Chapitre premier : « Raison et évolution »
Les limitations permanentes de notre connaissance des faits
La façon de voir constructiviste conduit à des conclusions fausses parce que les actions de l’homme réussissent largement — non pas seulement au stade primitif mais plus encore sans doute au stade de la civilisation – grâce au fait qu’elles sont adaptées à la fois aux faits particuliers que l’homme connaît et à un grand nombre d’autres faits qu’il ne connaît ni ne peut connaître. […] cette inéluctable ignorance de la plupart des données qui entrent dans l’ordre de la Grande Société[1. D’après ce que j’ai compris, la « grande société » d’Hayek est proche de la société ouverte décrite par Popper dans « La société ouverte et ses ennemis »] est la racine du problème central de tout ordre social ; la fiction par laquelle cette ignorance est provisoirement mise de côté n’est la plupart du temps jamais explicitement abandonnée, on se contente de la passer sous silence.

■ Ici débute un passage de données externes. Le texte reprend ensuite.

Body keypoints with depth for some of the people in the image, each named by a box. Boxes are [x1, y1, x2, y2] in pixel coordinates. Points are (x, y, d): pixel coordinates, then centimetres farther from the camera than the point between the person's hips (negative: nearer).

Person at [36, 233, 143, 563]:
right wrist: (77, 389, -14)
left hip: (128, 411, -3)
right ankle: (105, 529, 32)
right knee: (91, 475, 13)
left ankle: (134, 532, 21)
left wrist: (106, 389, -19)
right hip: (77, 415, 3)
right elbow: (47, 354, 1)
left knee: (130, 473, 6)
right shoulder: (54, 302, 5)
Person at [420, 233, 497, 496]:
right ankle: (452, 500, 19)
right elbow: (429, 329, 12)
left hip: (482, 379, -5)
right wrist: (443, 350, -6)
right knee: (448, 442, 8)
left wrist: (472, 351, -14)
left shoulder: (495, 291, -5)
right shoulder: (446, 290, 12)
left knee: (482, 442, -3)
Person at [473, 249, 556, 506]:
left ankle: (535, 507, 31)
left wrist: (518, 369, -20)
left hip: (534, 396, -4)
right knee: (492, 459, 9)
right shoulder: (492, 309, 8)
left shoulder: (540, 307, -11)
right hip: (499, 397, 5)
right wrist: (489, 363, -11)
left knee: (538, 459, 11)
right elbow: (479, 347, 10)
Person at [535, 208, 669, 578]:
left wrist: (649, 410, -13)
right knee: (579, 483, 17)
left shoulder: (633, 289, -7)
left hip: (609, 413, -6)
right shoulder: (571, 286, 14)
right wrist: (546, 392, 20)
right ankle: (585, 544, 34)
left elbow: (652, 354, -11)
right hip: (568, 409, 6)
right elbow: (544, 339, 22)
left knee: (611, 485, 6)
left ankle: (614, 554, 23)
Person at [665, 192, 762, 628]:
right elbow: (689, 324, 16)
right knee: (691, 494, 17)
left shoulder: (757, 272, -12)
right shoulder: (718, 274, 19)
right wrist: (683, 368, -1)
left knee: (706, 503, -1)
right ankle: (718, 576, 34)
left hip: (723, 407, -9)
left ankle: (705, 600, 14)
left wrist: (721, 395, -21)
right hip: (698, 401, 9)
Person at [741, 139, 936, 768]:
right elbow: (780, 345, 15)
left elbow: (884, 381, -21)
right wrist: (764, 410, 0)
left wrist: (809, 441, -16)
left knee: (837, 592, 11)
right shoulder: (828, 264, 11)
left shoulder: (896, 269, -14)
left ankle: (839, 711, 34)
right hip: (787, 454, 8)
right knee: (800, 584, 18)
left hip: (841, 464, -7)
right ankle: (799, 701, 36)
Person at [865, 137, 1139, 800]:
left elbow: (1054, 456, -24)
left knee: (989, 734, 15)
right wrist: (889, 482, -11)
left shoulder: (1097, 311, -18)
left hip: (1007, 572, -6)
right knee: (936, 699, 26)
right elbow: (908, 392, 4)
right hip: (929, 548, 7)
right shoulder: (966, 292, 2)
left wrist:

Après quoi, le raisonnement suit son chemin comme si cette ignorance n’avait aucune importance.[…]
Ce sera l’une de nos thèses principales, que la plupart des règles de conduite qui gouvernent nos actions, et la plupart des institutions qui se dégagent de cette régularité sont autant d’adaptations à l’impossibilité pour quiconque de prendre consciemment en compte tous les faits distincts qui composent l’ordre d’une société. Nous verrons en particulier que la possibilité de la justice repose sur cette limitation inéluctable de notre connaissance des faits et que, par conséquent, la compréhension profonde de la nature de la justice est refusée à tous les constructivistes qui raisonnent habituellement à partir d’une présomption d’omniscience. […] L’erreur caractéristique des rationalistes constructivistes est, à cet égard, qu’ils ont tendance à fonder leur raisonnement sur ce qui a été appelé l’illusion synoptique, c’est-à -dire sur cette fiction que tous les faits à prendre en considération sont présents à l’esprit d’un même individu et qu’il est possible d’édifier, à partir de cette connaissance des données réelles de détail, un ordre social désirable.